Grid Connection in southern Emsland
Multiple wind farms are already putting the transmission grid in the coastal region of Lower Saxonyunder great strain. The Federal Network Agency has therefore decided to relocate the connection points for two new wind power connections much further inland: to Lingen in southern Emsland (a district which borders North Rhine-Westphalia in the south and the Netherlands in the west). This is where Amprion’s Hanekenfähr transformer station is located. To date, this substation connects the Emsland nuclear power plant to the transmission grid. Following the scheduled shutdown of this plant in 2022, transmission capacities of 1.4 gigawatts will be freed up at this major grid hub. These capacities that will in future be used to transport wind power to the consumption centres in the west and south of the country. To this end, Amprion has been legally mandated to build the grid connection systems DolWin4 and BorWin4 from the North Sea to Lingen. From the wind farms to the coast, these connections will be run as submarine cables, passing under the island of Norderney. On land, the installations will berealised as underground cables.

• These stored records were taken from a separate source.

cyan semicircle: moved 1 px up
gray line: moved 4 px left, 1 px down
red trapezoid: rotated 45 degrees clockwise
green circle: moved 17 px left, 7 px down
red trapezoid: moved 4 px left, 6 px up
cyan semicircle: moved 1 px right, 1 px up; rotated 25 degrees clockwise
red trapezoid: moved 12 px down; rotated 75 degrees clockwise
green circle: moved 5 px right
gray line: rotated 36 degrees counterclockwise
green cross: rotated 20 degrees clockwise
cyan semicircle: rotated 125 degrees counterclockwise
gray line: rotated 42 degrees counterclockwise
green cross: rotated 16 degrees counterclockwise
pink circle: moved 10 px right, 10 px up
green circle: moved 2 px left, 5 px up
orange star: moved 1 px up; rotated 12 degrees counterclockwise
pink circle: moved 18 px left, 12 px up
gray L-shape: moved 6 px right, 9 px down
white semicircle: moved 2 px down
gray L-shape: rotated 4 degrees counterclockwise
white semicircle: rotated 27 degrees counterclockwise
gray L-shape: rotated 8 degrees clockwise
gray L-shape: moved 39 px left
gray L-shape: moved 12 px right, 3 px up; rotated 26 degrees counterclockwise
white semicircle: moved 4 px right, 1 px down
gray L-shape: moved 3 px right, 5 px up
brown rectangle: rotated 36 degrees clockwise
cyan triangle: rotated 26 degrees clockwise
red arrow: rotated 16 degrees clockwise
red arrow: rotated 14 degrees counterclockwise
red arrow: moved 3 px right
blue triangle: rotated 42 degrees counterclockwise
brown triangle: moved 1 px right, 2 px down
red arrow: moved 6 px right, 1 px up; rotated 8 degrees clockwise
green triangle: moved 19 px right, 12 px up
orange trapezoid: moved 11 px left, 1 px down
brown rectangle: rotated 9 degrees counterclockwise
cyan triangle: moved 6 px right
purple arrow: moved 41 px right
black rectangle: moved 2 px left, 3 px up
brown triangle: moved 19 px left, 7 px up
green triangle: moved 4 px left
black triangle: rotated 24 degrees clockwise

Going into operation in 2028
The two offshore grid connection systems planned will be installed parallel to one another on land and for the most part at sea, too. DolWin4 is an approximately 215 kilometre-long connection, some 60 kilometres of which will be laid at sea. BorWin4 will have a total route length of around 280 kilometres, with around 125 kilometres at sea. The land sections of both DolWin4 and BorWin4 are planned as underground direct current cables. Each of them will be able to transmit a capacity of 900 megawatts. In total, this corresponds roughly to the needs of a large city like Hamburg with 1.8 million inhabitants. The grid connection systems will go into service in 2028.